Read more on BGP withdrawal protection here: Preventing the Unnecessary Propagation of BGP Withdraws
1. What is BGP?
- The Border Gateway Protocol (BGP) allows Internet Service Providers (ISPs) and enterprise networks like (Facebook) to announce routes towards their IP prefixes.
- Simply BGP is the protocol that connects the entire internet.
- As you see above, in the organization with flat network devices (A and B) they can connect using Local Network addresses.
- Now if the organization have a different LAN’s it can connect using the router as seen above. Router here uses various routing protocols, including internal BGP.
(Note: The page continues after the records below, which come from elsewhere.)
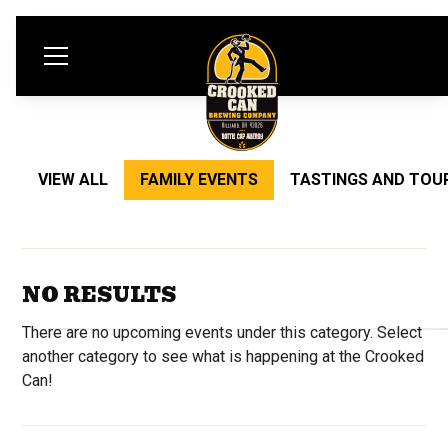
VIEW ALL
FAMILY EVENTS
TASTINGS AND TOU
NO RESULTS
There are no upcoming events under this category. Select
another category to see what is happening at the Crooked
Can!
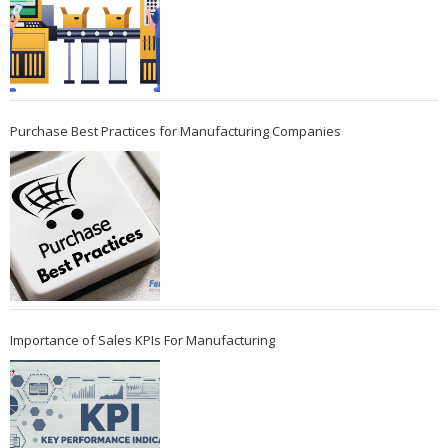
Purchase Best Practices for Manufacturing Companies
Importance of Sales KPIs For Manufacturing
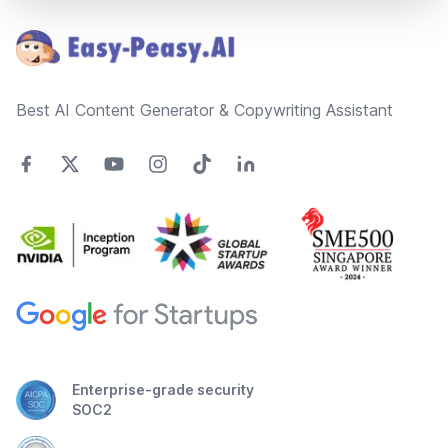
Best AI Content Generator & Copywriting Assistant
Enterprise-grade security
SOC2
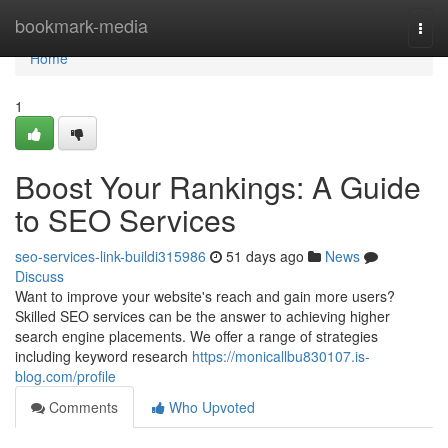
Home
bookmark-media
Togg
navi
Home
1
Boost Your Rankings: A Guide
to SEO Services
seo-services-link-buildi315986
51 days ago
News
Discuss
Want to improve your website's reach and gain more users?
Skilled SEO services can be the answer to achieving higher
search engine placements. We offer a range of strategies
including keyword research
https://monicallbu830107.is-
blog.com/profile
Comments
Who Upvoted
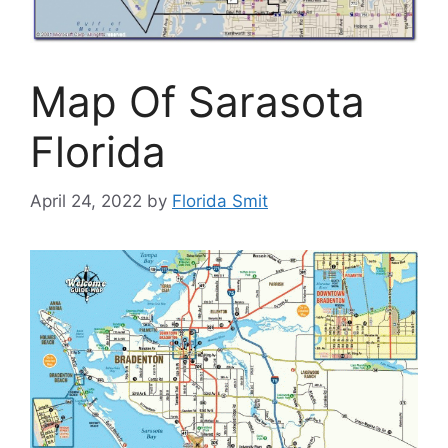
Map Of Sarasota
Florida
April 24, 2022
by
Florida Smit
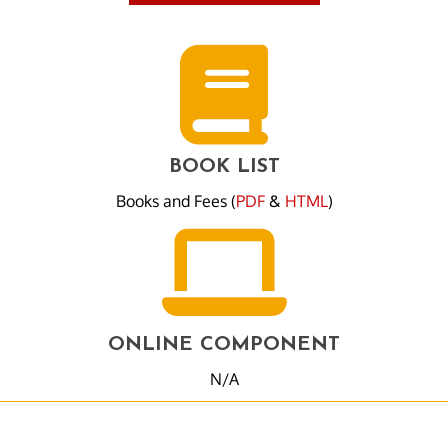
BOOK LIST
Books and Fees (
PDF
&
HTML
)
ONLINE COMPONENT
N/A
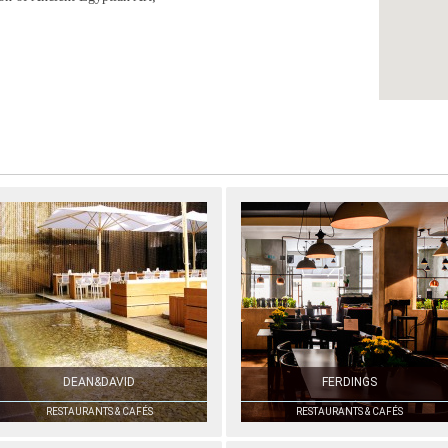
DEAN&DAVID
FERDINGS
RESTAURANTS & CAFÉS
RESTAURANTS & CAFÉS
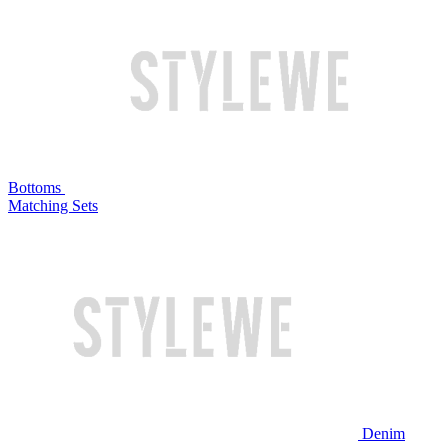
Bottoms
Matching Sets
Denim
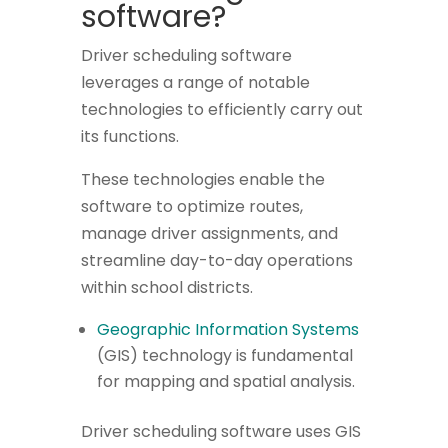
software?
Driver scheduling software
leverages a range of notable
technologies to efficiently carry out
its functions.
These technologies enable the
software to optimize routes,
manage driver assignments, and
streamline day-to-day operations
within school districts.
Geographic Information Systems
(GIS) technology is fundamental
for mapping and spatial analysis.
Driver scheduling software uses GIS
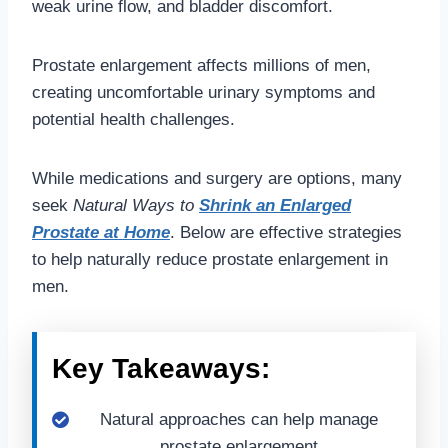
weak urine flow, and bladder discomfort.
Prostate enlargement affects millions of men,
creating uncomfortable urinary symptoms and
potential health challenges.
While medications and surgery are options, many
seek
Natural Ways to
Shrink an Enlarged
Prostate at Home
. Below are effective strategies
to help naturally reduce prostate enlargement in
men.
Key Takeaways:
Natural approaches can help manage
prostate enlargement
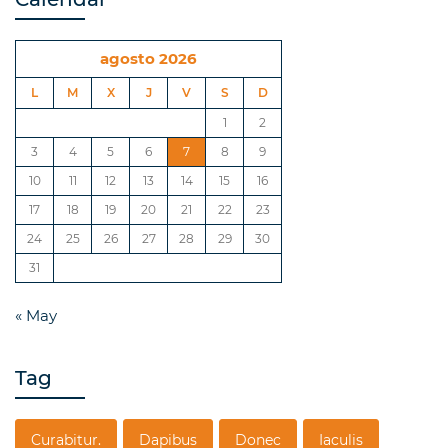
agosto 2026
L
M
X
J
V
S
D
1
2
3
4
5
6
7
8
9
10
11
12
13
14
15
16
17
18
19
20
21
22
23
24
25
26
27
28
29
30
31
« May
Tag
Curabitur.
Dapibus
Donec
Iaculis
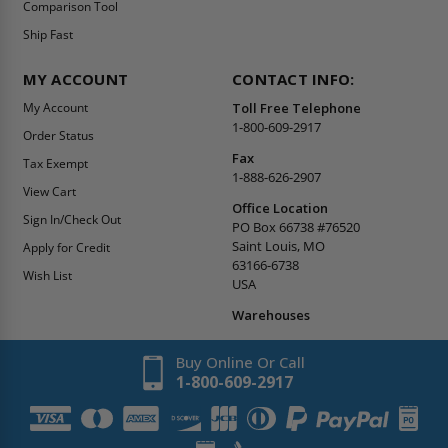
Comparison Tool
Ship Fast
MY ACCOUNT
CONTACT INFO:
My Account
Toll Free Telephone
1-800-609-2917
Order Status
Fax
Tax Exempt
1-888-626-2907
View Cart
Office Location
Sign In/Check Out
PO Box 66738 #76520
Saint Louis, MO
Apply for Credit
63166-6738
Wish List
USA
Warehouses
Buy Online Or Call
1-800-609-2917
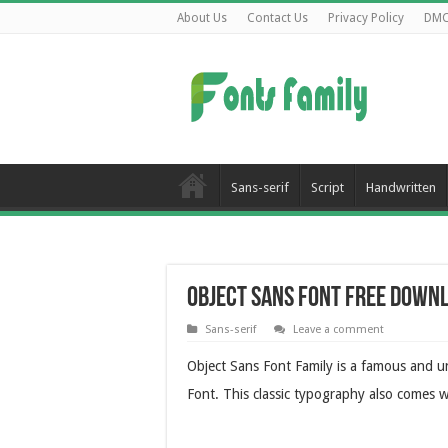
About Us
Contact Us
Privacy Policy
DM
Sans-serif
Script
Handwritten
Object Sans Font Free Down
Sans-serif
Leave a comment
Object Sans Font Family is a famous and u
Font. This classic typography also comes w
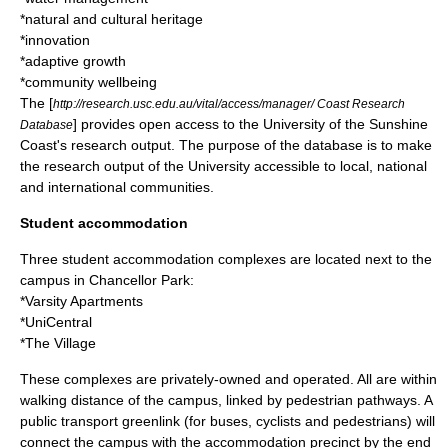
*natural and cultural heritage
*innovation
*adaptive growth
*community wellbeing
The [
http://research.usc.edu.au/vital/access/manager/ Coast Research
] provides open access to the University of the Sunshine
Database
Coast's research output. The purpose of the database is to make
the research output of the University accessible to local, national
and international communities.
Student accommodation
Three student accommodation complexes are located next to the
campus in Chancellor Park:
*Varsity Apartments
*UniCentral
*The Village
These complexes are privately-owned and operated. All are within
walking distance of the campus, linked by pedestrian pathways. A
public transport greenlink (for buses, cyclists and pedestrians) will
connect the campus with the accommodation precinct by the end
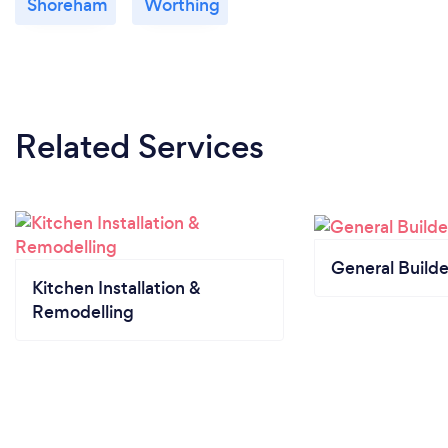
Shoreham
Worthing
Related Services
General Builde
Kitchen Installation &
Remodelling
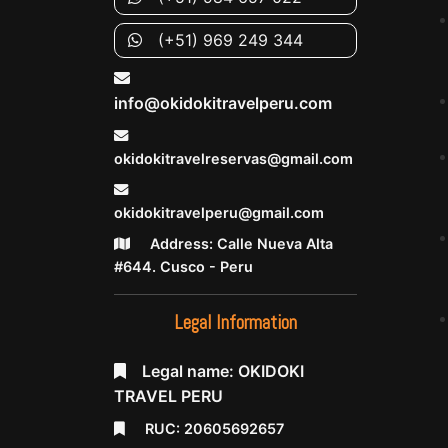
(+51) 969 249 344
info@okidokitravelperu.com
okidokitravelreservas@gmail.com
okidokitravelperu@gmail.com
Address: Calle Nueva Alta
#644. Cusco - Peru
Legal Information
Legal name: OKIDOKI
TRAVEL PERU
RUC: 20605692657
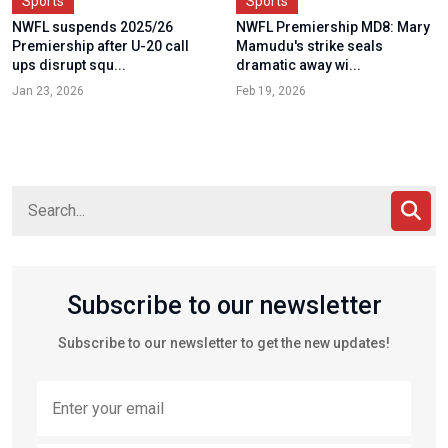
Sports
Sports
NWFL suspends 2025/26
NWFL Premiership MD8: Mary
Premiership after U-20 call
Mamudu's strike seals
ups disrupt squ...
dramatic away wi...
Jan 23, 2026
Feb 19, 2026
Subscribe to our newsletter
Subscribe to our newsletter to get the new updates!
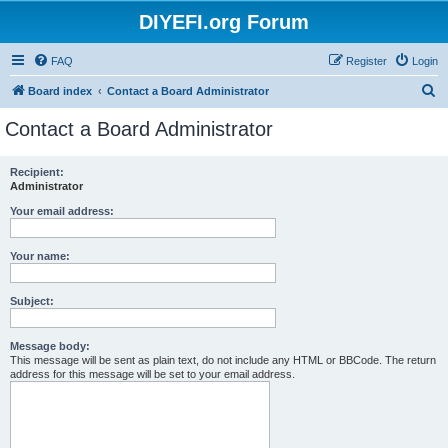
DIYEFI.org Forum
FAQ
Register
Login
S
Board index
Contact a Board Administrator
e
Contact a Board Administrator
a
r
Recipient:
Administrator
c
h
Your email address:
Your name:
Subject:
Message body:
This message will be sent as plain text, do not include any HTML or BBCode. The return
address for this message will be set to your email address.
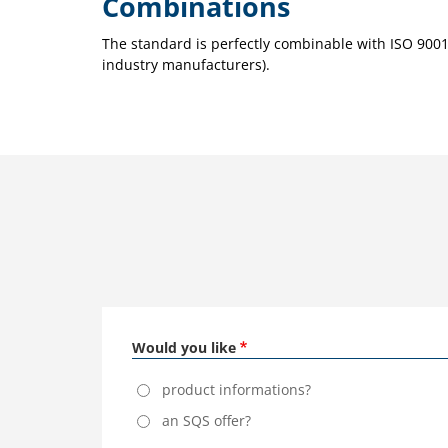
Combinations
The standard is perfectly combinable with ISO 90
industry manufacturers).
Would you like
product informations?
an SQS offer?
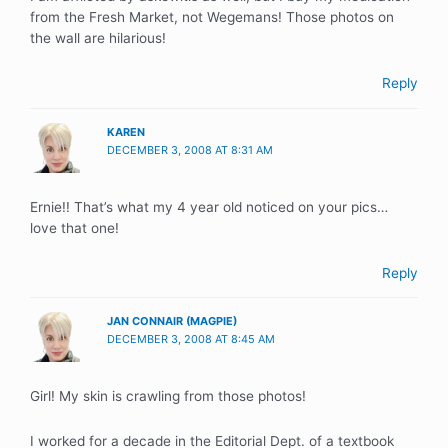
from the Fresh Market, not Wegemans! Those photos on
the wall are hilarious!
Reply
KAREN
DECEMBER 3, 2008 AT 8:31 AM
Ernie!! That’s what my 4 year old noticed on your pics…
love that one!
Reply
JAN CONNAIR (MAGPIE)
DECEMBER 3, 2008 AT 8:45 AM
Girl! My skin is crawling from those photos!
I worked for a decade in the Editorial Dept. of a textbook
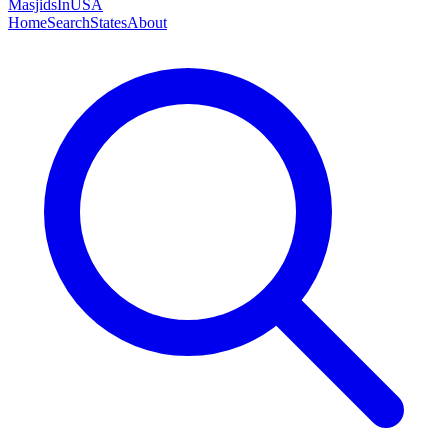
MasjidsInUSA
Home
Search
States
About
- Now Large organizations (Facebook) and other ISPs manage internet connectivity from multiple sites and this whole is called AS or Autonomous System.
- Now AS (Autonomous System) networks can handle local traffic but we need BGP to handle traffic between different Autonomous Systems.
External BGP: External BGP handles traffic between different Autonomus systems
2. What possibly caused Facebook downtime?
- External BGP contains a routing table to find the best path to the destination for network packets/traffic.
- BGP’s path vector has two types of messages: Updates and Withdraws
- A BGP update is used to advertise a path towards a prefix or a change in a previously announced path towards a prefix. (Adding or updating path)
- In layman language Facebook telling the BGP network how to reach the Facebook server by publishing Paths.
- A BGP withdraw indicates that a previously announced prefix becomes unreachable. (Deleting paths from routing tables)
- Facebook server telling BGP network to withdraw or delete the paths.
- To conclude as we know Facebook’s server reached out to the BGP network and withdrew path’s which allows the internet to reach out to Facebook. Hence, routing tables had no information on how to reach the Facebook server and caused this downtime.
3. Possible causes of prefix withdrawal.
- https://link.springer.com/content/pdf/10.1007%2F978-3-642-01399-7_39.pdf, the research paper explains some of the reasons for path withdrawal but is not limited to this. Adding one of the reasons below.
- If some interdomain links are unstable and fail frequently. Each of these failures causes the transmission of a number of BGP withdraws.
- Second, as BGP relies on path vectors, it suffers from the path exploration problem when a route becomes unavailable. When a route fails, a new BGP convergence starts. During this convergence, routers may advertise paths that they consider valid although they are also affected by the failure. These paths will be withdrawn later causing another exchange of BGP messages.